Eurostar’s support of Ukrainian refugees comes after the proclamations from several European nations – including Moldova, Poland and Hungary – that they will operate on an open-door policy, permitting refugees to cross their borders without formally applying for asylum. According to the United Nations, more than one million civilians have already fled Ukraine due to the Russian attacks, and the European Union has stated that they expect three million more to leave, who they are willing to welcome with ‘open arms.’
On the contrary, the UK has not waived its visa requirements. While measures have been introduced by the House of Commons – including the Ukraine Family Scheme which allows eligible extended family members from Ukraine to apply for a visa to come to the UK – this is not enough. As Shadow Foreign Secretary David Lammy summed up in an interview with Sky News, the UK’s refusal to provide viable concessions on visa policies is ‘bureaucratic’ with ‘a lot of red tape.’ With tens of thousands of innocent civilians trying to flee a warzone, the UK’s long-winded approach would serve no actual purpose. It would be too slow to actually help anyone trying to escape imminent danger.
However, does our government’s response actually elicit any surprise from us? The UK has a historically troubled relationship with immigrants – this most prominently came to light during the Brexit Referendum in 2016. One of the major reasons behind Britons’ votes to leave the EU was because of concerns around immigration and related social consequences. Findings from the British Social Attitudes survey published a year after found that Britain’s decision to withdraw from the EU was the result of widespread anti-immigration sentiment, rather than a wider dissatisfaction with politics – nearly three-quarters (73 percent) of those worried about immigration voted leave. We need look no further than the scaremongering incited by Nigel Farage and UKIP as evidence of why the above occurred.
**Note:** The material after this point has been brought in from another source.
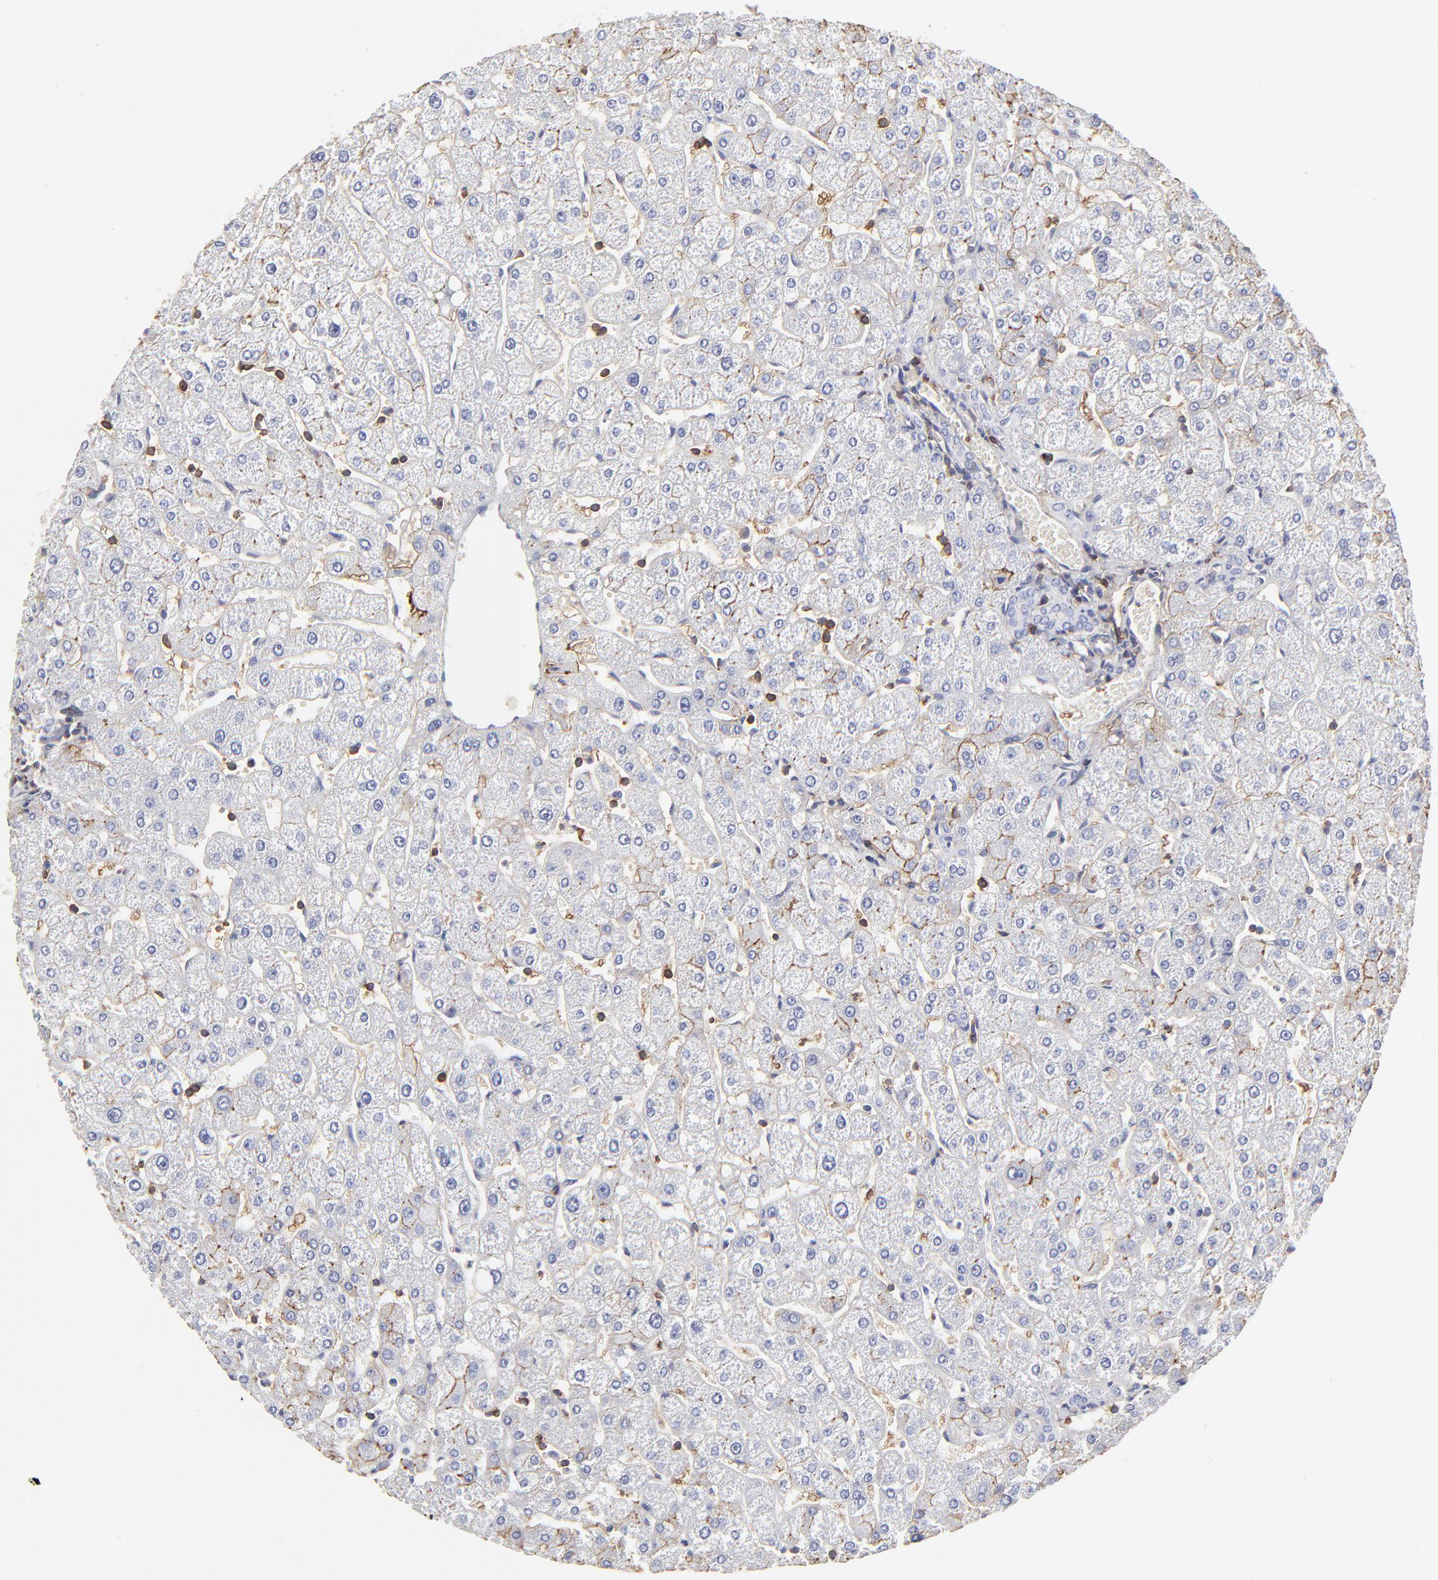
{"staining": {"intensity": "negative", "quantity": "none", "location": "none"}, "tissue": "liver", "cell_type": "Cholangiocytes", "image_type": "normal", "snomed": [{"axis": "morphology", "description": "Normal tissue, NOS"}, {"axis": "topography", "description": "Liver"}], "caption": "Histopathology image shows no significant protein expression in cholangiocytes of benign liver.", "gene": "ANXA6", "patient": {"sex": "male", "age": 67}}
Another example from further back would be the Windrush Scandal. Although the Windrush generation who arrived in the UK from Caribbean countries between 1948 and 1973 were not refugees, many of them were later affected during the 2010s by strict immigration controls. In 2012, the government’s enforcement of ‘Hostile Environment’ legislation wrongly detained, deported and denied legal rights to thousands of Black Britons who lacked documentation, despite being British subjects free to permanently live and work in the UK.
Under Theresa May’s cabinet in 2018, a ‘Windrush Lessons Learned Review’ was undertaken, which promised to find the root causes behind this tragedy. According to The Joint Council for the Welfare of Immigrants, the review found that the ‘Windrush scandal was not an accident, but the inevitable result of policies designed to make life impossible for those without the right papers […] coupled with decades of immigration legislation explicitly aimed at reducing non-white immigration.’
The instances above were unfortunately born out of an institutional racism that underlies our country. Yet this is not just limited to the UK. Non-white Ukrainian refugees are facing oppression from their own people in their own country. Both South Asian and African refugees have reached out to various publications – including The Independent, The Guardian and The New York Times – to share their stories of maltreatment and abuse. Unlike their white counterparts, non-white European refugees have been hindered from leaving Ukraine, not given any shelter from the cold (despite dire weather conditions of snow) or basic provisions like food and water, and in some cases victims have been slapped or beaten with sticks.
As a person of colour myself, hearing and seeing these stories of racism is terrifying. It is one failure to limit the number of refugees entering the UK, but for Ukrainian authorities to deter refugees from safety due to the colour of their skin is an atrocity. The Universal Declaration of Human Rights states that ‘everyone has the right to freedom of movement and residence within the borders of each state. Everyone has the right to leave any country, including his own, and to return to his country.’ However, when we look at the world surrounding us, it appears that this supposed right to travel is now almost non-existent.